Tâche à réaliser:
Répondez à ces questions sur l'extrait consacré au mythe du créateur solitaire, ci-dessous :
1. Sur qui l'architecte Frank Gehry s'appuie-t-il fortement ?
2. Dans l'industrie cinématographique, quel poste est décrit comme peu visible ?
3. Quelle personne incarne le génie solitaire ?

Si vous ne jouez pas au golf, vous ignorez bien sûr le rôle du caddy. Et il en va de même pour tous les secteurs que vous ignorez. Les chirurgiens sont connus et reconnus,tandis les rôles des infirmières ne sont ni connus ni valorisés.
Dans l'industrie cinématographique le directeur de la photographie n'est pas non plus très visible, alors que les initiés savent que leur travail est essentiels à la réussite du projet.
L'architecte Frank Gehry s'appuie fortement sur son adjoint, Craig Webb.
Cependant, cette méconnaissance n'est pas entièrement responsable du mythe de l'individu créateur et solitaire.
Ce mythe révèle notre façon de penser.
Considérons Emily Dickinson, qui personnifie le génie solitaire,qui écrit des poésies dans le silence de sa chambre, vêtu de blanc monastique.

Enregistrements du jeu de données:
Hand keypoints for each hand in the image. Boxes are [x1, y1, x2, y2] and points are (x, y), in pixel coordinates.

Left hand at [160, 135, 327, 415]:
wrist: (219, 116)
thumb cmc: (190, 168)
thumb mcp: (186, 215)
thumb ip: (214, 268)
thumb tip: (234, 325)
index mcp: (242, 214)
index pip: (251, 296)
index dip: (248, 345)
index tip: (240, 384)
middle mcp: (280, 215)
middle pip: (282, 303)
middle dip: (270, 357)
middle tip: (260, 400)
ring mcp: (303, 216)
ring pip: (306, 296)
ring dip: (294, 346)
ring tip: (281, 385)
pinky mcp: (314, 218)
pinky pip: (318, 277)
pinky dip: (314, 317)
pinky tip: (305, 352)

Corrigé de l'exercice:
1. Sur son adjoint, Craig Webb.
2. Le directeur de la photographie.
3. Emily Dickinson.